(Kutipan Sumber):
<<<<
Padahal, saat penyelenggaraan pemilu, sinergi antara KPU dan Bawaslu sangat dibutuhkan. Hajatan besar ini tak akan terwujud maksimal tanpa pengawasan baik. Kedua lembaga penyelenggara pemilu itu perlu membuktikan kinerjanya kepada masyarakat.
Kendati masih ada kekurangan di banyak aspek, tahapan pemilu menunjukkan hasil kerja KPU. Sementara Bawaslu terlihat kedodoran. Dalam sidang penanganan sengketa verifikasi calon peserta pemilu, Bawaslu umumnya tidak menggunakan data hasil pengawasan jajarannya. Laporan 25 halamannya pun lebih berupa laporan kegiatan dengan temuan yang sangat minim. Kalaupun ada dugaan, isinya hanya kesimpulan yang tidak ditunjang data lengkap.
Kesulitan Bawaslu bisa dipahami. Saat tahapan verifikasi parpol peserta pemilu, Bawaslu baru membentuk Bawaslu di 26 provinsi. Sisanya, pengawasan dilakukan Panwas Pilkada, lembaga pengawas ad hoc yang dibentuk saat pilkada. Namun, sesungguhnya Bawaslu bekerja sama dengan pemantau dan perguruan tinggi untuk memantau sub-tahapan verifikasi faktual parpol di 130 kabupaten/ kota di 33 provinsi.

Melanggar Kode Etik.
Sementara itu, DKPP sebagai penjaga etik tak kalah sibuk memberhentikan anggota-anggota KPU atau Bawaslu yang dianggap melanggar kode etik. Penyelenggara pemilu yang berpihak jelas tak bisa ditoleransi dan harus diberhentikan. Namun, kesalahan administrasi tidak sepatutnya diganjar dengan pemberhentian.

Ada 70 anggota KPU di sejumlah daerah yang diberhentikan sejak 2012 dengan berbagai alasan. Akibatnya, KPU provinsi atau KPU pusat pun harus mengambil alih pekerjaan yang ditangani KPU daerah. Misalnya, KPU Jawa Timur kini mengerjakan persiapan Pilkada Jawa Timur, melaksanakan tahapan Pemilu 2014, serta mengambil alih pekerjaan KPU Lumajang dan Pamekasan. Beban bertumpuk, tetapi semua tetap harus dikerjakan.
>>>>
(Data Tersedia):
<<<<
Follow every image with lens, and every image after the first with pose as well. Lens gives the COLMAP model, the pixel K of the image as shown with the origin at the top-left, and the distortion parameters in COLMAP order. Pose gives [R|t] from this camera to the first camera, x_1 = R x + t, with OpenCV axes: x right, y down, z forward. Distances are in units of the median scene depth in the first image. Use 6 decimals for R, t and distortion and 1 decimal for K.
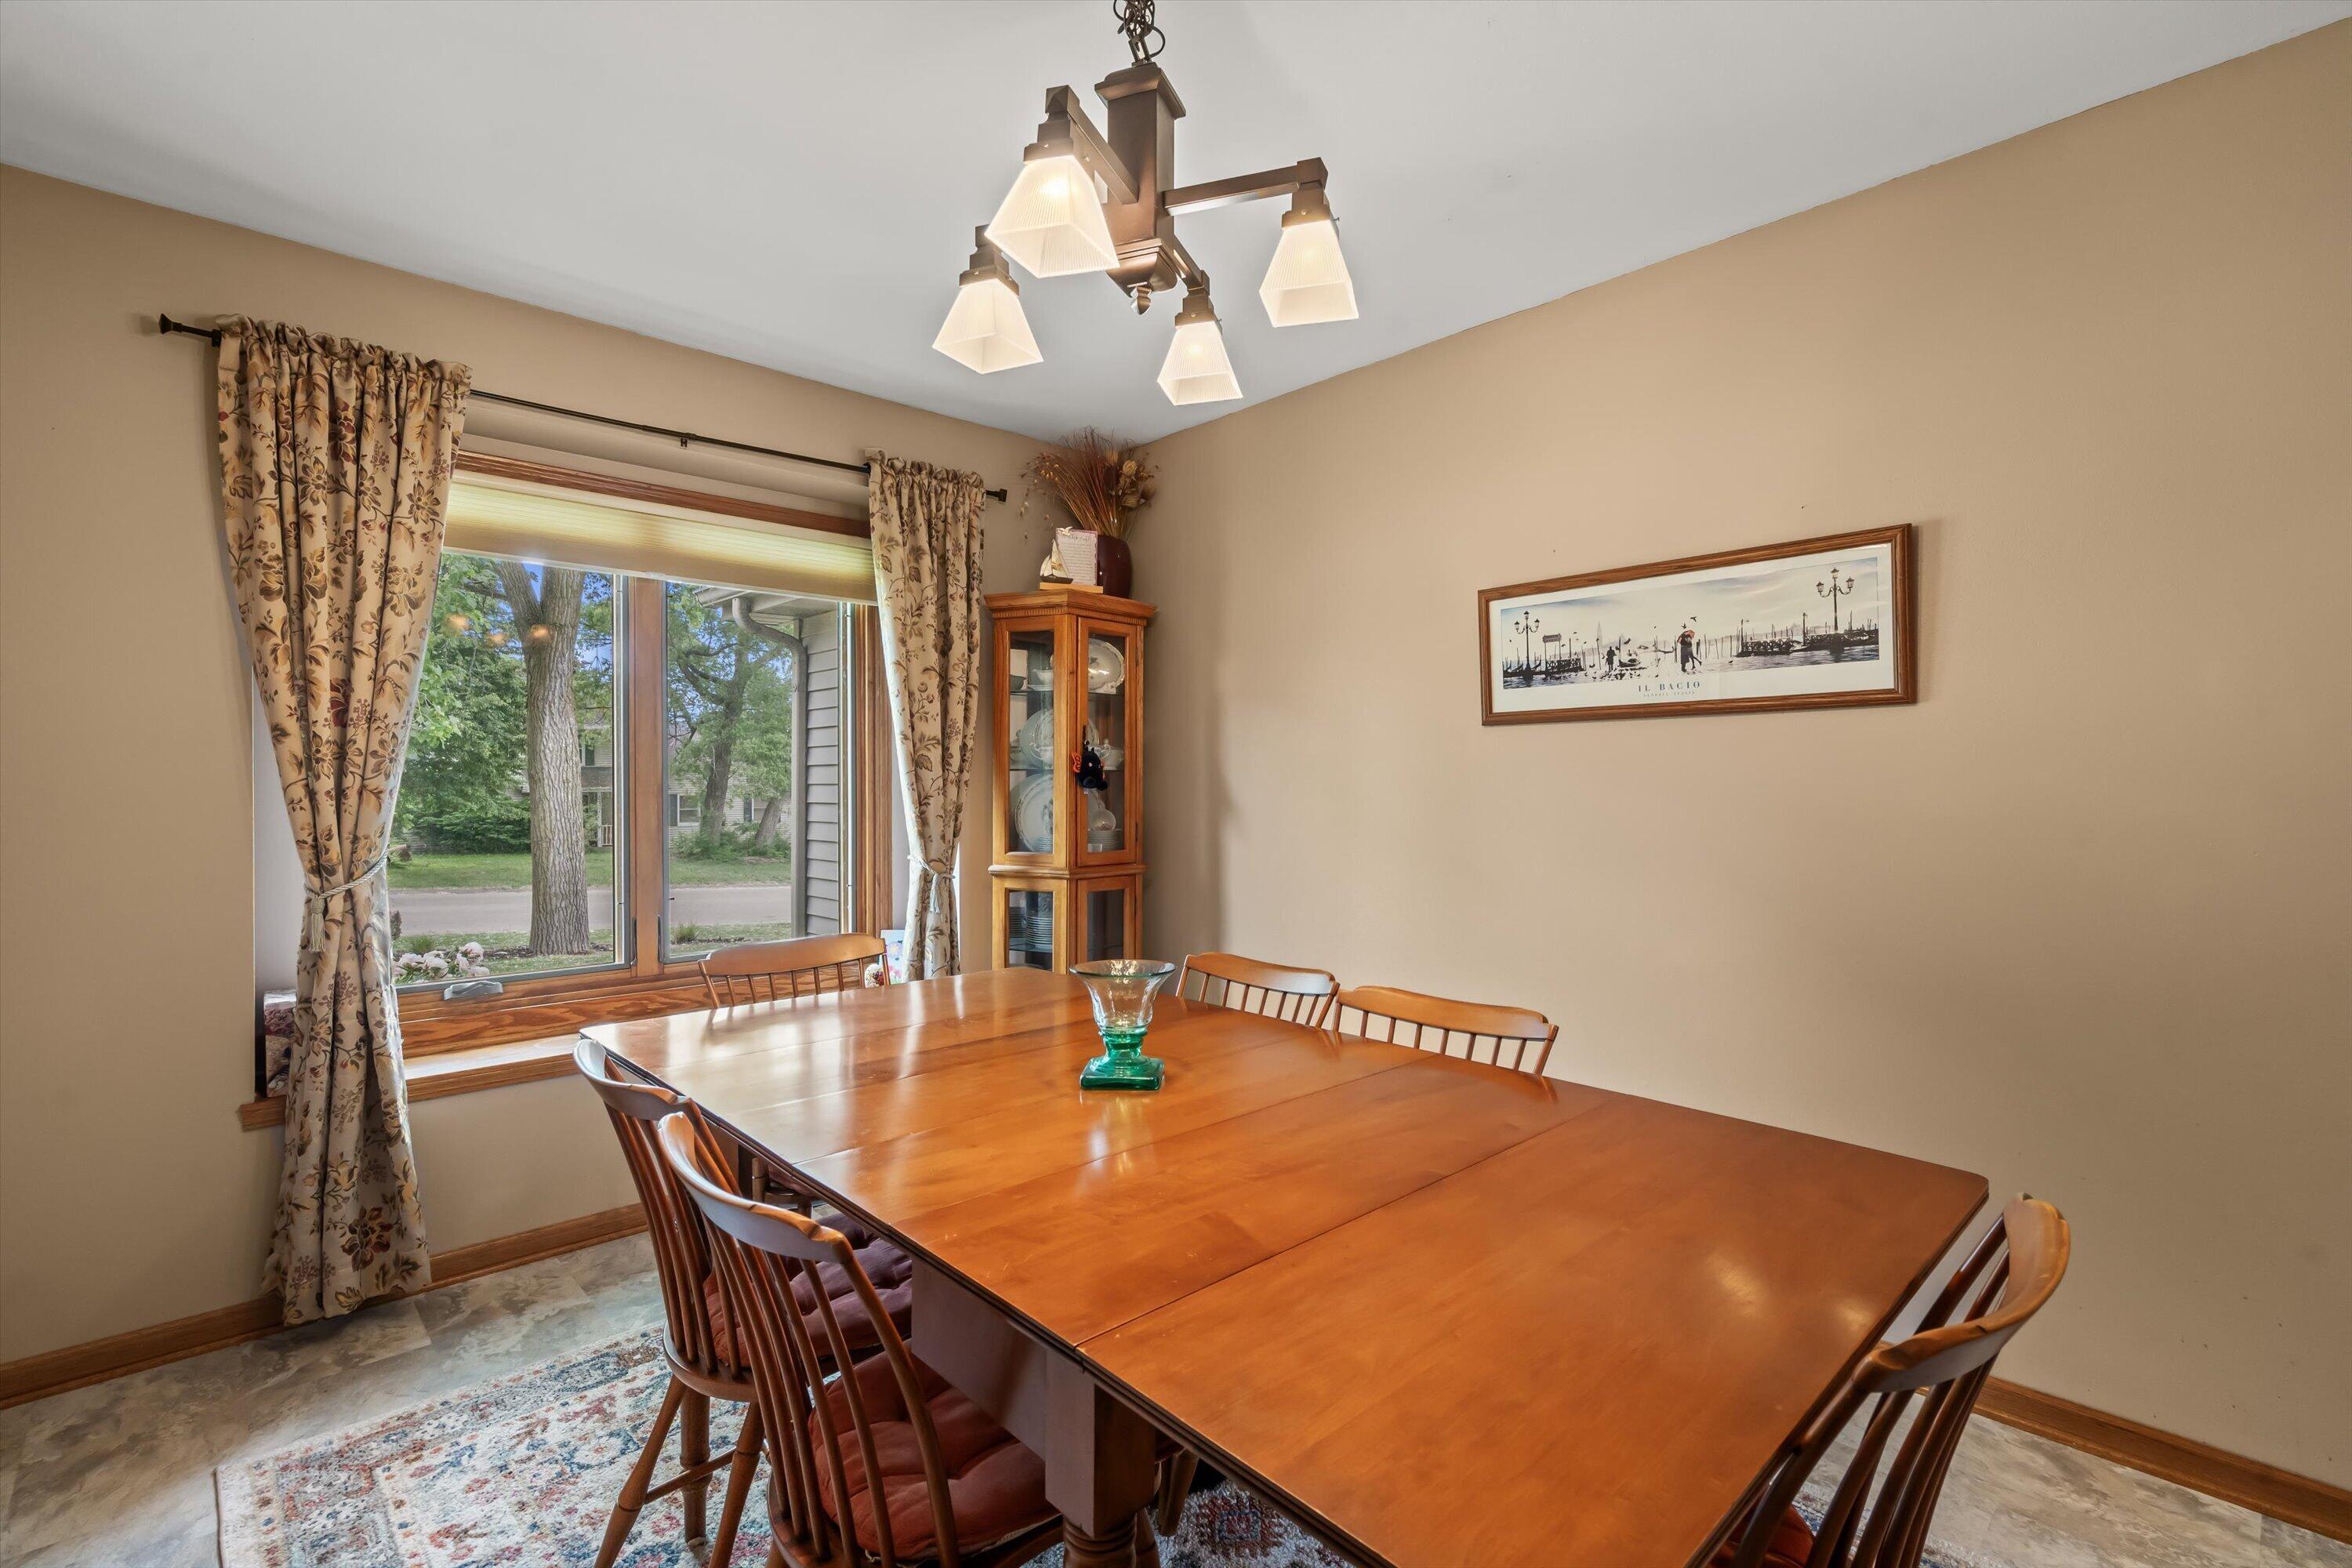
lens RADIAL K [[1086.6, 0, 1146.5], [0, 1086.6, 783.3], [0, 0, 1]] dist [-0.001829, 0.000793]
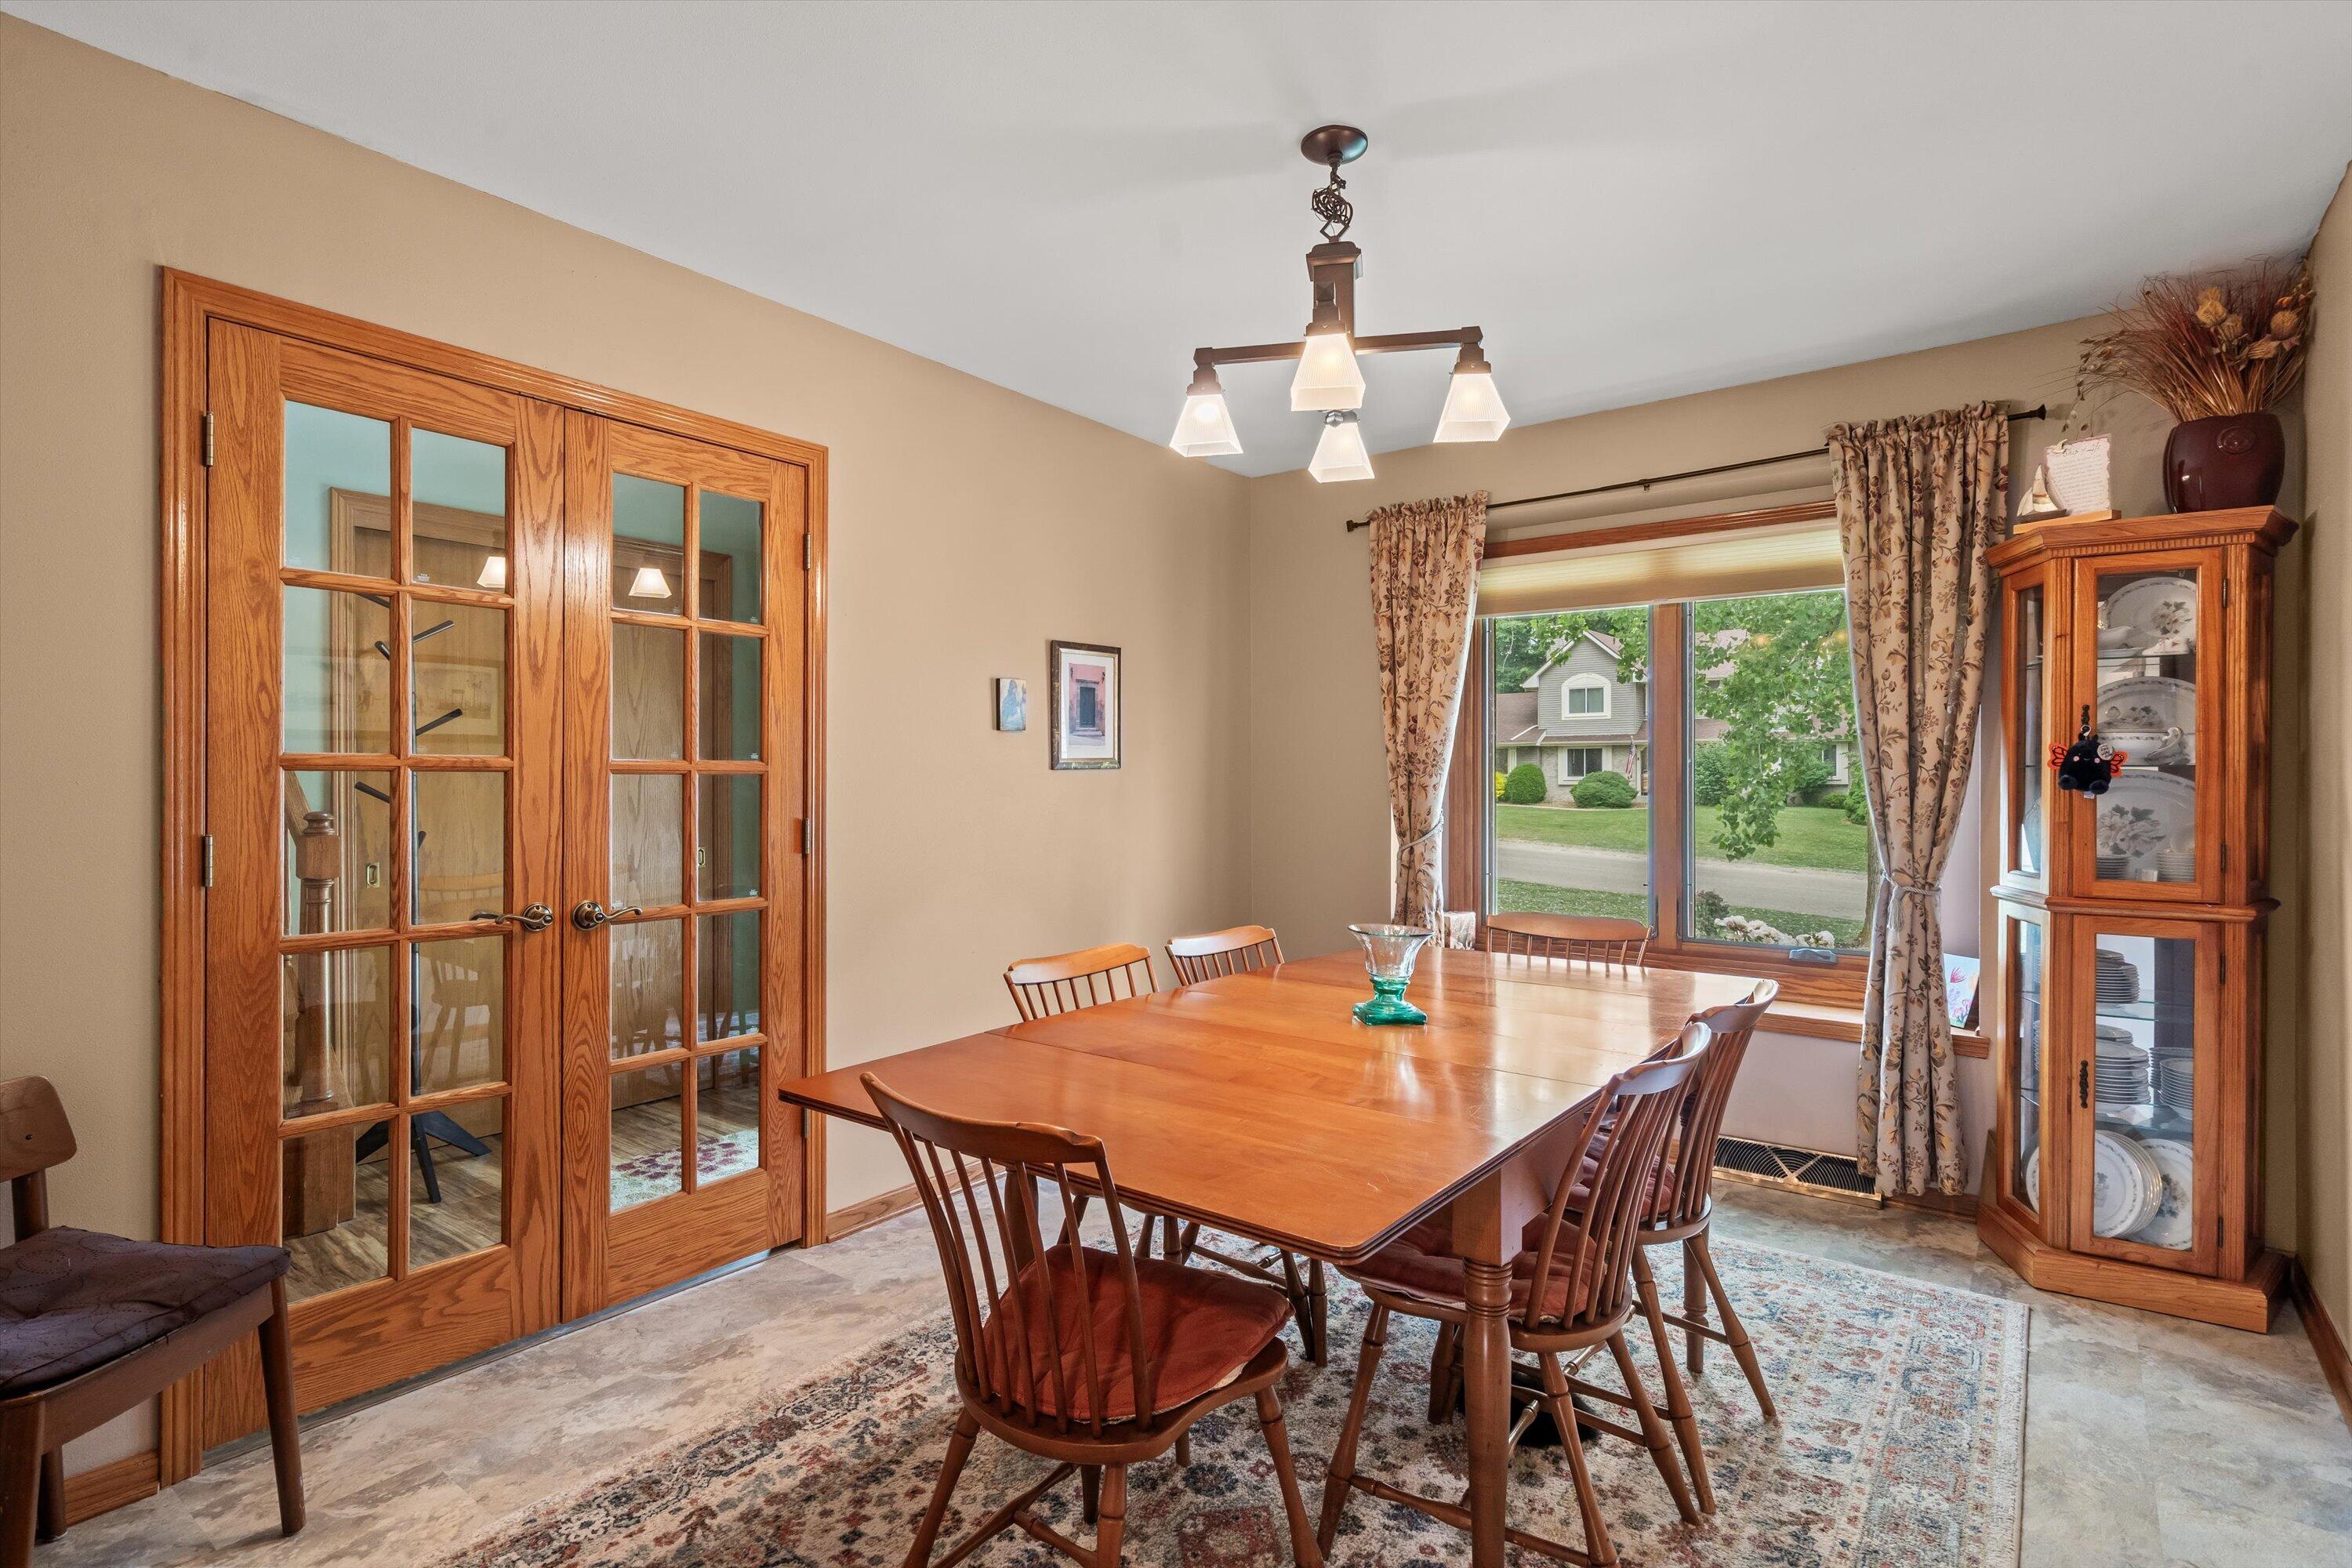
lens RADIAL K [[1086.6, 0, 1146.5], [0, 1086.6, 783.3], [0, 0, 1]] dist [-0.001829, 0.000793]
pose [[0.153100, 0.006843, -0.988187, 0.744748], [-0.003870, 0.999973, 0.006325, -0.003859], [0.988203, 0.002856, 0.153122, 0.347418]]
>>>>
(Coba Sendiri): Ganti "perguruan tinggi" dengan "universitas" pada bagian kutipan tentang KPU dan Bawaslu di antara "Kendati masih ada" dan "di 33 provinsi.", termasuk kedua batasnya, lalu tuliskan bagian itu.

(Hasil Latihan):
Kendati masih ada kekurangan di banyak aspek, tahapan pemilu menunjukkan hasil kerja KPU. Sementara Bawaslu terlihat kedodoran. Dalam sidang penanganan sengketa verifikasi calon peserta pemilu, Bawaslu umumnya tidak menggunakan data hasil pengawasan jajarannya. Laporan 25 halamannya pun lebih berupa laporan kegiatan dengan temuan yang sangat minim. Kalaupun ada dugaan, isinya hanya kesimpulan yang tidak ditunjang data lengkap.
Kesulitan Bawaslu bisa dipahami. Saat tahapan verifikasi parpol peserta pemilu, Bawaslu baru membentuk Bawaslu di 26 provinsi. Sisanya, pengawasan dilakukan Panwas Pilkada, lembaga pengawas ad hoc yang dibentuk saat pilkada. Namun, sesungguhnya Bawaslu bekerja sama dengan pemantau dan universitas untuk memantau sub-tahapan verifikasi faktual parpol di 130 kabupaten/ kota di 33 provinsi.